# Fluke night with late "tip surge."



## ptuberx (Jun 28, 2016)

Two nights ago I dropped a polite young woman off at her home, short trip. $10 tip, 1AM. Very next ping, 1 minute later, I get pinged to go to a popular bar/club that is known for over-serving and young hotheads closing the place down, but there's a Surge, so I'll take a chance. Pick up the rider, and his destination is 12 minutes away at the edge of nowhere. He asks to stop at a gas station quick to grab some beer (ugh... really?), I decided to agree when he said he would tip $20 if I did... Okay, let's see... since it was literally 1/4 mile from his house. He was fast going in and out, and got back in the car and handed me TWO $20 bills and said he appreciated it. Dropped him off at his house, then got pinged again from the same area I just came from, 12 minutes away... again on a Surge. I show up, and what looked to me like the bar manager walked up and explained the situation: There was another guy sitting on a bench slouched over, and he asked me if it was okay to take this guy to his house because he was completely wasted (and he was).
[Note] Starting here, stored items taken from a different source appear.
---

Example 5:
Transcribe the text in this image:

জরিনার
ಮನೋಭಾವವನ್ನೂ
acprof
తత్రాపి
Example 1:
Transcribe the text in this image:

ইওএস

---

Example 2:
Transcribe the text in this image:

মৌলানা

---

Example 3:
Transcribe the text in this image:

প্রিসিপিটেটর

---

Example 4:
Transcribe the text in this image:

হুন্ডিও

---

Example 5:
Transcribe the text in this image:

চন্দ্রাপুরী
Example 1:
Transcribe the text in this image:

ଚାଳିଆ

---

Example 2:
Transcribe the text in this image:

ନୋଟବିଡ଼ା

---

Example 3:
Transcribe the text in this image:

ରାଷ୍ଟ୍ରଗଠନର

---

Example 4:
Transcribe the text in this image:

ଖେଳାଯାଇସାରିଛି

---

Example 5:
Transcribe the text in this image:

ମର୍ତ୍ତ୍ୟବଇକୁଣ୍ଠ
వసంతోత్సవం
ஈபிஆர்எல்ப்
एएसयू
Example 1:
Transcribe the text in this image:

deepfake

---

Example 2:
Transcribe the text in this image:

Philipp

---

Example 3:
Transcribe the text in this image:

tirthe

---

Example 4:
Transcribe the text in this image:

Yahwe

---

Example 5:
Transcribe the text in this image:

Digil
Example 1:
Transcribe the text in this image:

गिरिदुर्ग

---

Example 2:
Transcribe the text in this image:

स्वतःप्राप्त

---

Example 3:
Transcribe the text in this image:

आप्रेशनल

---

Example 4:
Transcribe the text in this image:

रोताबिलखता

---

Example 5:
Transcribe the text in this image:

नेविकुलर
Basically, he wanted to get this guy home safe, and away from his establishment. I hesitated, and the guy handed me $30 up-front and asked again if it was okay, and call him if there were any problems with the guy (if he puked). This rider was close to puking, but didn't, and actually was able to walk himself out my car at drop-off. He wasn't belligerent either, just hammered.

So, took a chance, got luckier than I would have ever expected. $80 in tips on three trips in less than one hour, plus the trip fares 2/3 were mild Surges. Combined with the $34 I received in tips leading up to that for the night, totaled $114 in cash for the night. Best I have had so far.
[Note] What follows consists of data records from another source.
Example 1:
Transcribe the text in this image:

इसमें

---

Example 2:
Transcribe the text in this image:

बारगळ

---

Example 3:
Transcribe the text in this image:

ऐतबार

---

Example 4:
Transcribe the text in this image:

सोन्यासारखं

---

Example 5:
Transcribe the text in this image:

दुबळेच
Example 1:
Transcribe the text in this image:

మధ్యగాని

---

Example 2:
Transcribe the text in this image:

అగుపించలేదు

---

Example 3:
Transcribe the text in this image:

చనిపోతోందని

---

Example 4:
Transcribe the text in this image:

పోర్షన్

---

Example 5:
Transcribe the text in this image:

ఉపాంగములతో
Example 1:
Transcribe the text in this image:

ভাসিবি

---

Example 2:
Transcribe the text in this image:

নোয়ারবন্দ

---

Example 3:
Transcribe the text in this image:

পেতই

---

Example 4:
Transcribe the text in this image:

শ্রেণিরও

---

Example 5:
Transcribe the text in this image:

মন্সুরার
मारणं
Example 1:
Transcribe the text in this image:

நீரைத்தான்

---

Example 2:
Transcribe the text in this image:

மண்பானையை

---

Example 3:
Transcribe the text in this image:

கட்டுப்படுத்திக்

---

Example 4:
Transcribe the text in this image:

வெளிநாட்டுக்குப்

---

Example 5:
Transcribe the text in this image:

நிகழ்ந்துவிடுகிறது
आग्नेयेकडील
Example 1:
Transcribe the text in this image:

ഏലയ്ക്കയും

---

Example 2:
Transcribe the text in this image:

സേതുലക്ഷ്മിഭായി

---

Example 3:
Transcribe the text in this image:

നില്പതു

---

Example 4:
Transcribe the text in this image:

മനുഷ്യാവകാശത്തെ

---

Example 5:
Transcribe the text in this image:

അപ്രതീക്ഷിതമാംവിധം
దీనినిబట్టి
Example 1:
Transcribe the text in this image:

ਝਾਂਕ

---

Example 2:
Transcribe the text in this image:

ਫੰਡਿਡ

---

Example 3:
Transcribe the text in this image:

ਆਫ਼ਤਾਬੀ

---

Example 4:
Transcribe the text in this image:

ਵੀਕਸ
My previous best was $60+ one night, when I got two back-to-back trips that resulted in $20 tips each time, and a $10 tip before that, and some small tips after.

What's weird is how some nights, I see NOTHING. Other nights, people tip consecutively $2 here, $4, $5, sometimes a $10... and there doesn't seem to be much rhyme or reason to it. It seems like all or nothing some days.


----------